§ Source extract
§ §

Computer Vision

Software Series | BasicAI Cloud Technical Architecture

This article introduces how to build a SaaS-level training data platform based on Xtreme1. Xtreme1 is the world’s first open-source...

min

Jagger W.

This article introduces how to build a SaaS-level training data platform based on Xtreme1. Xtreme1 is the world’s first open-source multi-modal training data platform. In a Software as a service (SaaS) environment, technical difficulties include the annotation, enhancement, and governance of massive multimodal data, the assignment of multi-tenant multi-level permissions, and the fast interfacing with State-Of-The-Art (SOTA) models.

BasicAI Cloud is a SaaS product based on Xtreme1, the world’s first open-source multimodal training data platform. As a platform that can host multi-tenancy and easily reach terabytes of data for a single tenant, BasicAI Cloud faces many data challenges. Some examples are: how to annotate, enhance and manage massive quantities of multimodal data, how to quickly interface with SOTA models, and how to manage multiple roles in multi-tenancy.

§ §

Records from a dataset
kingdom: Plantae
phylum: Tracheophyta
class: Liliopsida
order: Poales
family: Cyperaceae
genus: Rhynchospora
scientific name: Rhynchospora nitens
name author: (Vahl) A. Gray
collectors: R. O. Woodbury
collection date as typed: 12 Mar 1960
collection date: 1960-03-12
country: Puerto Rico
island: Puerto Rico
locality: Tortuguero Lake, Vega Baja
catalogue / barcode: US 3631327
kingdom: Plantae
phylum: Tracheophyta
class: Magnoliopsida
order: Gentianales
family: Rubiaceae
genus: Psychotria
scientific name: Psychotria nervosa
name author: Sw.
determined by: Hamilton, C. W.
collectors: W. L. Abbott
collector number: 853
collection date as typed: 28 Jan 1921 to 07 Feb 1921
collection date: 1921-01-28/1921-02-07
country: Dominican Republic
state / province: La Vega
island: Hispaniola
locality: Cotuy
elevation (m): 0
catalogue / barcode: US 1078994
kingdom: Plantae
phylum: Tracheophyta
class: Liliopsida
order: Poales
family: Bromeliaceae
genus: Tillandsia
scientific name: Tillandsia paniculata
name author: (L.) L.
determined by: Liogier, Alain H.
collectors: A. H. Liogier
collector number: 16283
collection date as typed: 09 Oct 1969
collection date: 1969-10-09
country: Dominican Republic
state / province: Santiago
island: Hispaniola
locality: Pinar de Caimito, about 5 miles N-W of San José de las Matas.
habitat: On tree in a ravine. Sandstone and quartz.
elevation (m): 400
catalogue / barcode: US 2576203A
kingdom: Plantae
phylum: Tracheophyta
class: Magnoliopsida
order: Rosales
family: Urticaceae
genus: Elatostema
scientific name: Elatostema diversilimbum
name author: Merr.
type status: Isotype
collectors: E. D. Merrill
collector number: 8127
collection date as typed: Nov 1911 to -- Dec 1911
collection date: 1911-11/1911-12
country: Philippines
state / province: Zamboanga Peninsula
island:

§ §

§ Problem A
Can you quote the BasicAI Cloud article from "Software Series |" to "State-Of-The-Art (SOTA) models."?
§ Problem B
Could you print the records from their very first line through the line with "country: Puerto Rico", including both of those lines and nothing more?
These records bear no relation to the BasicAI Cloud article.

§ Final result A
Software Series | BasicAI Cloud Technical Architecture

This article introduces how to build a SaaS-level training data platform based on Xtreme1. Xtreme1 is the world’s first open-source...

min

Jagger W.

This article introduces how to build a SaaS-level training data platform based on Xtreme1. Xtreme1 is the world’s first open-source multi-modal training data platform. In a Software as a service (SaaS) environment, technical difficulties include the annotation, enhancement, and governance of massive multimodal data, the assignment of multi-tenant multi-level permissions, and the fast interfacing with State-Of-The-Art (SOTA) models.

§ Final result B
kingdom: Plantae
phylum: Tracheophyta
class: Liliopsida
order: Poales
family: Cyperaceae
genus: Rhynchospora
scientific name: Rhynchospora nitens
name author: (Vahl) A. Gray
collectors: R. O. Woodbury
collection date as typed: 12 Mar 1960
collection date: 1960-03-12
country: Puerto Rico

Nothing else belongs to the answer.